Negativ Campaigning gehöre indes zum professionellen Handwerk von Kampagnen. Dass sogenannte Opposition Research-Abteilungen in den Parten versuchen rauszufinden, wo man dem Gegner am Zeug flicken kann, sei "State of the Art - ohne es heiligsprechen zu wollen", erklärt der Politikexperte. Dazu zählten etwa in der jüngeren Vergangenheit Van der Bellens Haltung zur Zwentendorf-Volksabstimmung oder sein KPÖ-Wahlgeständnis, aber auch Norbert Hofers Herausgeberschaft eines Buches mit reaktionären und frauenfeindlichen Inhalten.

"Das muss eine professionelle Kampagne machen", so Thomas Hofer. Besonders gut sei dies der SPÖ 2006 gelungen. Nach dem BAWAG-ÖGB-Skandal versuchte die Partei unter Alfred Gusenbauer, potenzielle Wähler mit Angriffen auf ÖVP-Chef und Kanzler Wolfgang Schüssel zur Wahl zu motivieren. Mit "Lüge"-Sujets oder einem legendären Eurofighter-Inserat ("Hier fliegt Ihre Pensionserhöhung") wurde Schüssel direkt attackiert: Die ÖVP wolle "unser Wasser" verkaufen sowie Schulgeld und eine Pkw-Maut einführen, hieß es aus dem SPÖ-"Warroom".

Gerüchte um Schüssels Schwiegermutter

Auch Ansätze von Dirty Campaigning gab es damals, etwa als Schüssel in Medienberichten beschuldigt wurde, eine illegale Pflegerin für seine Schwiegermutter engagiert zu haben. Eine Aktion, die von ÖVP-Granden dem SPÖ-Berater Tal Silberstein zugeschrieben wurde, der nun auch wegen der angeblichen Durchleuchtung von Kurz ins Visier der ÖVP geraten ist. Der israelische Kampagnenberater hat in Österreich bisher SPÖ und Neos beraten.

Der Wiener Bürgermeister Michael Häupl (SPÖ) hörte rund um die Landtagswahl 2001 auf seinen Rat, Alfred Gusenbauer bei den Nationalratswahlen 2002 und 2006. Im Wiener Wahlkampf 2015 arbeitete Silberstein für die Neos. Umfragen, die Definition von Zielgruppen und Motivforschung sowie die Entwicklung von Negativkampagnen gehören zu den Spezialgebieten Silbersteins. "Es gibt keine Demokratie in Wahlkämpfen", lautet ein von Hofer zitiertes Motto des Kampagnenberaters. Derzeit läuft gegen Silberstein in Rumänien ein Korruptionsverfahren. Politisch motiviert nennt Silberstein dieses.
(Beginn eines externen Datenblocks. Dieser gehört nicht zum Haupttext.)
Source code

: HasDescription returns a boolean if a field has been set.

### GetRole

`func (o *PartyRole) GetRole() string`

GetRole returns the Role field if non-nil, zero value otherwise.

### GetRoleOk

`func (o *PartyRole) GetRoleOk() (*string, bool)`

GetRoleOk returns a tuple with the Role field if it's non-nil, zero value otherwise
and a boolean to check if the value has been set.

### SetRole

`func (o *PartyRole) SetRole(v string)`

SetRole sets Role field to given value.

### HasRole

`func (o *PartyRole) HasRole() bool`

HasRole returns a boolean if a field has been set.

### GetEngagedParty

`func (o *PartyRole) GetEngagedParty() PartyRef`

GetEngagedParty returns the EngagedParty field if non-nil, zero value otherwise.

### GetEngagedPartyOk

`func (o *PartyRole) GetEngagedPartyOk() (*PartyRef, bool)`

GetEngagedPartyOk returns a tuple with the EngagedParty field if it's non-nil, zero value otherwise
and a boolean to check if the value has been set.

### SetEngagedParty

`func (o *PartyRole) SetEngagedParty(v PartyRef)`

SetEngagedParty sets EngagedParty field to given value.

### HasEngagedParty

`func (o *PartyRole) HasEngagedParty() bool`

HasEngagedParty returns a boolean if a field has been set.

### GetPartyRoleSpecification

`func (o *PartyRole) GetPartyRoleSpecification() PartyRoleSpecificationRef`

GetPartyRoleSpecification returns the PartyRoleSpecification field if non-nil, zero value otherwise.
Der Politikberater Jo Kalina kennt Silberstein sehr gut. Kalina war einst Sprecher der Bundeskanzler und SPÖ-Chefs Viktor Klima und Alfred Gusenbauer sowie SPÖ-Bundesgeschäftsführer. 2006 managte er Seite an Seite mit Silberstein den SPÖ-Wahlkampf. "Silberstein ist ein ganz klassischer internationaler Kampagnenexperte", erzählt Kalina. Und in Kampagnen sei es ganz normal, dass die Spitzenkandidaten der anderen Parteien durchleuchtet werden. "Auch die ÖVP wird jeden Spitzenkandidaten durchleuchten." Und die falsche Schüssel-Pflegerin? "Wir waren das damals nicht."

Negative Campaigning als "zweischneidige Waffe"
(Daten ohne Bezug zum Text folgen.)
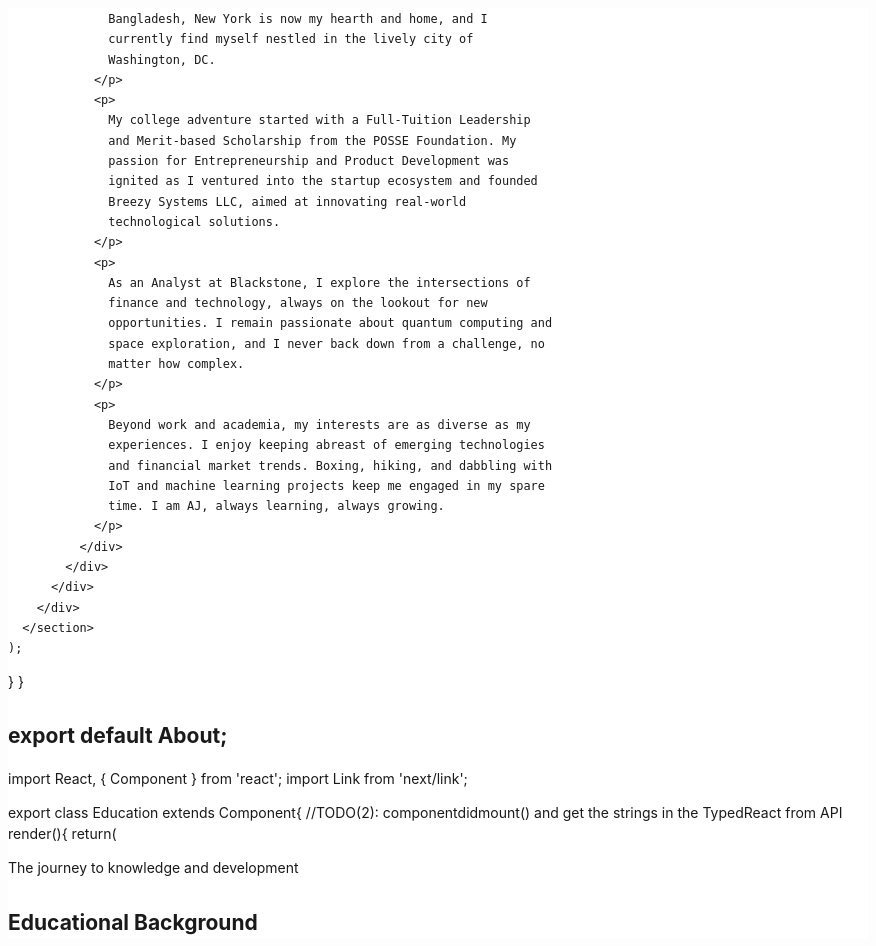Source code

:                   Bangladesh, New York is now my hearth and home, and I
                  currently find myself nestled in the lively city of
                  Washington, DC.
                </p>
                <p>
                  My college adventure started with a Full-Tuition Leadership
                  and Merit-based Scholarship from the POSSE Foundation. My
                  passion for Entrepreneurship and Product Development was
                  ignited as I ventured into the startup ecosystem and founded
                  Breezy Systems LLC, aimed at innovating real-world
                  technological solutions.
                </p>
                <p>
                  As an Analyst at Blackstone, I explore the intersections of
                  finance and technology, always on the lookout for new
                  opportunities. I remain passionate about quantum computing and
                  space exploration, and I never back down from a challenge, no
                  matter how complex.
                </p>
                <p>
                  Beyond work and academia, my interests are as diverse as my
                  experiences. I enjoy keeping abreast of emerging technologies
                  and financial market trends. Boxing, hiking, and dabbling with
                  IoT and machine learning projects keep me engaged in my spare
                  time. I am AJ, always learning, always growing.
                </p>
              </div>
            </div>
          </div>
        </div>
      </section>
    );
  }
}

export default About;
--------------------------------------------------
import React, { Component } from 'react';
import Link from 'next/link';

export class Education extends Component{
//TODO(2): componentdidmount() and get the strings in the TypedReact from API
    render(){
        return(
            <div>
                 <section className="services-area ptb-120">
                    <div className="container">
                    <div className="section-title">
                        <span>The journey to knowledge and development</span>
                        <h2>Educational Background</h2>
                    </div>
                        <div className="row">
Wie Hofer betont auch Kalina, dass man zwischen Negative Campaigning und Dirty Campaigning unterscheiden muss. "Wir haben uns 2006 zu Negative Campaigning in Richtung Schüssel entschlossen, weil die ÖVP Gusenbauer für den Bawag-Skandal verantwortlich gemacht hat." Man habe sich dabei auf Aussagen Schüssels und die jeweiligen Fakten dazu berufen. "Negative Campaigning gibt es immer. Die Frage ist, wie viel davon vertragen die Wähler. Das ist eine zweischneidige Waffe, die man gekonnt und maßvoll einsetzen muss." Die FPÖ setze diese Methode etwa sei Jahren sehr erfolgreich ein.

Die aktuelle Aufregung in der ÖVP hält Kalina für "total gekünstelt - es gibt ja kein Dirty Campaigning gegen Kurz". Tatsächlich handle es sich um ein "Ablenkungsmanöver" von internen Problemen, glaubt Kalina. Im Übrigen habe auch die Volkspartei ihre Experten für Dirty Campaigning. "Reinhold Lopatka war ja bei den Republikanern."

Negative Campaigning gehöre jedenfalls zum politischen Geschäft. "Jeder Politiker, der heute für ein Politikeramt antritt, muss wissen, dass auch seine Vergangenheit, Privatleben, Kontakte und Einkommen unter die Lupe genommen werden. Ob jemand seine Diplomarbeit geschrieben oder abgeschrieben hat, ist schließlich auch eine Frage des Charakters", so der ehemalige SPÖ-Parteimanager.